La imagen es hechicería. Transformar una hoguera en tempestad, según hizo Milton, es operación de hechicero. Trastrocar la luna en un pez, en una burbuja, en una cometa —como Rossetti lo hizo, equivocándose antes que Lugones— es menor travesura. Hay alguien superior al travieso y al hechicero. Hablo del semidiós, del ángel, por cuyas obras cambia el mundo. Añadir provincias al Ser, alucinar ciudades y espacios de la conjunta realidad, es aventura heroica. Buenos Aires no ha recabado su inmortalización poética. En la pampa, un gaucho y el diablo payaron juntos; en Buenos Aires no ha sucedido aún nada y no acredita su grandeza ni un símbolo ni una asombrosa fábula ni siquiera un destino individual equiparable al Martín Fierro. Ignoro si una voluntad divina se realiza en el mundo, pero si existe fueron pensados en Ella el almacén rosado y esta primavera tupida y el gasómetro rojo. (¡Qué gran tambor de Juicios Finales ese último!) Quiero memorar dos intentos de fabulización: uno el poema que entrelazan los tangos —totalidad precaria, ruin, que contradice el pueblo en parodias y que no sabe de otros personajes que el compadrito nostálgico, ni de otras incidencias que la prostitución—, otro genial y soslayado Recienvenido de Macedonio Fernández.
Una ilustración última. Ya no basta decir, a fuer de todos los poetas, que los espejos se asemejan a un agua. Tampoco basta dar por absoluta esa hipótesis y suponer, como cualquier Huidobro, que de los espejos sopla frescura o que los pájaros sedientos los beben y queda hueco el marco. Hemos de rebasar tales juegos. Hay que manifestar ese antojo hecho forzosa realidad de una mente: hay que mostrar un individuo que se introduce en el cristal y que persiste en su ilusorio país (donde hay figuraciones y colores, pero regidos de inmovible silencio) y que siente el bochorno de no ser más que un simulacro que obliteran las noches y que las vislumbres permiten.

MATERIAL DE ORIGEN:
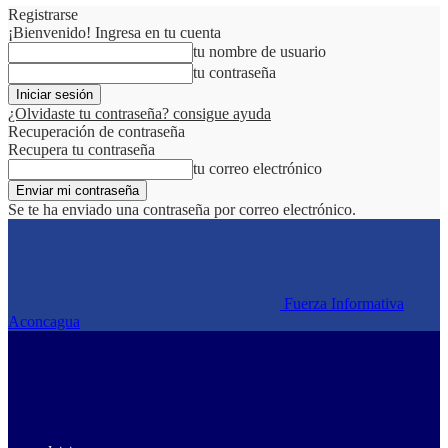
Registrarse
¡Bienvenido! Ingresa en tu cuenta
tu nombre de usuario
tu contraseña
¿Olvidaste tu contraseña? consigue ayuda
Recuperación de contraseña
Recupera tu contraseña
tu correo electrónico
Se te ha enviado una contraseña por correo electrónico.
Fuerza Informativa
Aconcagua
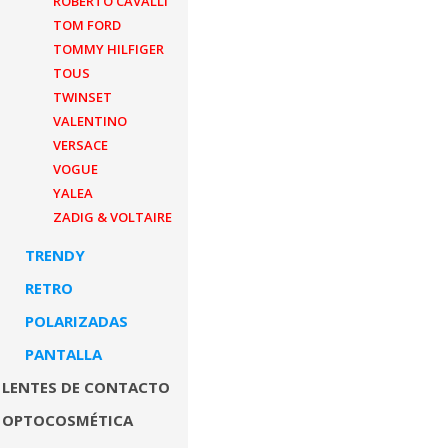
ROBERTO CAVALLI
TOM FORD
TOMMY HILFIGER
TOUS
TWINSET
VALENTINO
VERSACE
VOGUE
YALEA
ZADIG & VOLTAIRE
TRENDY
RETRO
POLARIZADAS
PANTALLA
LENTES DE CONTACTO
OPTOCOSMÉTICA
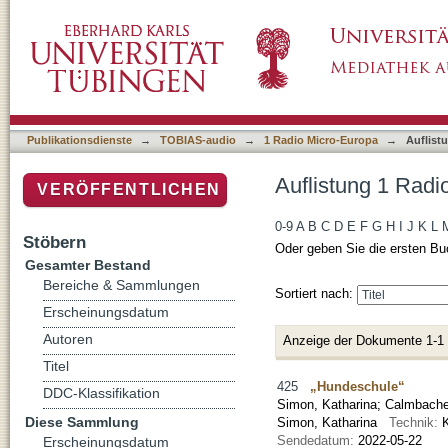
Auflistung 1 Radio Micro-Europa nach Autor
Publikationsdienste
→
TOBIAS-audio
→
1 Radio Micro-Europa
→
Auflist
Auflistung 1 Radi
VERÖFFENTLICHEN
0-9
A
B
C
D
E
F
G
H
I
J
K
L
Stöbern
Oder geben Sie die ersten Bu
Gesamter Bestand
Bereiche & Sammlungen
Sortiert nach:
Erscheinungsdatum
Autoren
Anzeige der Dokumente 1-1
Titel
425
„Hundeschule“
DDC-Klassifikation
Simon, Katharina
;
Calmbache
Diese Sammlung
Simon, Katharina
Technik:
K
Sendedatum:
2022-05-22
Erscheinungsdatum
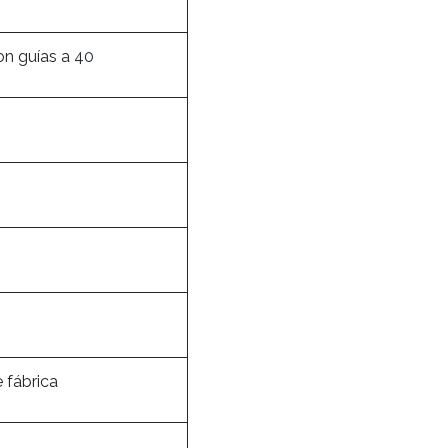
on guías a 40
 fábrica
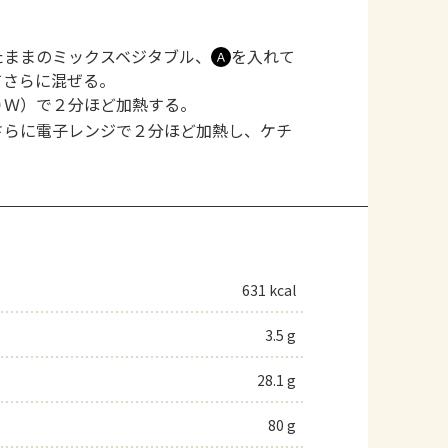
たままのミックスベジタブル、
を入れて
Ａ
てさらに混ぜる。
０Ｗ）で２分ほど加熱する。
さらに電子レンジで２分ほど加熱し、ケチ
631 kcal
3.5 g
28.1 g
80 g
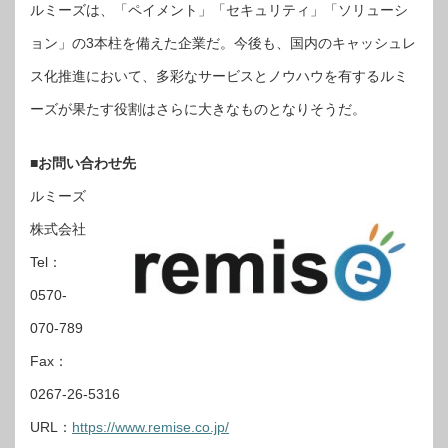
ルミーズは、「ペイメント」「セキュリティ」「ソリューシ
ョン」の3本柱を備えた企業だ。今後も、国内のキャッシュレ
ス化推進において、多彩なサービスとノウハウを有するルミ
ーズが果たす役割はさらに大きなものとなりそうだ。
■お問い合わせ先
ルミーズ
株式会社
Tel：
0570-
070-789
Fax：
0267-26-5316
URL：
https://www.remise.co.jp/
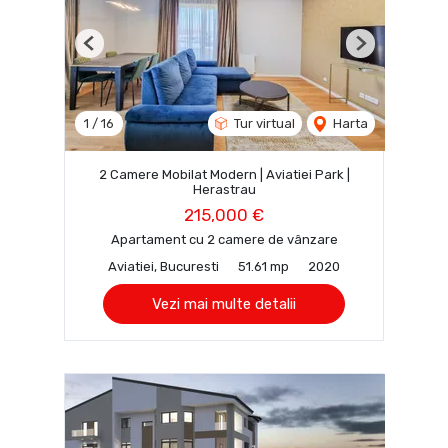
Previous
Next
1
/
16
Tur virtual
Harta
2 Camere Mobilat Modern | Aviatiei Park |
Herastrau
215,000 €
Apartament cu 2 camere de vânzare
Aviatiei, Bucuresti
51.61 mp
2020
Vezi mai multe detalii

CONSIGNAS:
1. Según el fragmento, ¿en qué transformó Milton una hoguera?
2. Vuelve a escribir todo lo que va desde "Una ilustración última." hasta "las vislumbres permiten." en el fragmento, cambiando "espejos" por "cristales".
El material no guarda relación alguna con el fragmento.

SOLUCIONES:
1. En tempestad.

2.
Una ilustración última. Ya no basta decir, a fuer de todos los poetas, que los cristales se asemejan a un agua. Tampoco basta dar por absoluta esa hipótesis y suponer, como cualquier Huidobro, que de los cristales sopla frescura o que los pájaros sedientos los beben y queda hueco el marco. Hemos de rebasar tales juegos. Hay que manifestar ese antojo hecho forzosa realidad de una mente: hay que mostrar un individuo que se introduce en el cristal y que persiste en su ilusorio país (donde hay figuraciones y colores, pero regidos de inmovible silencio) y que siente el bochorno de no ser más que un simulacro que obliteran las noches y que las vislumbres permiten.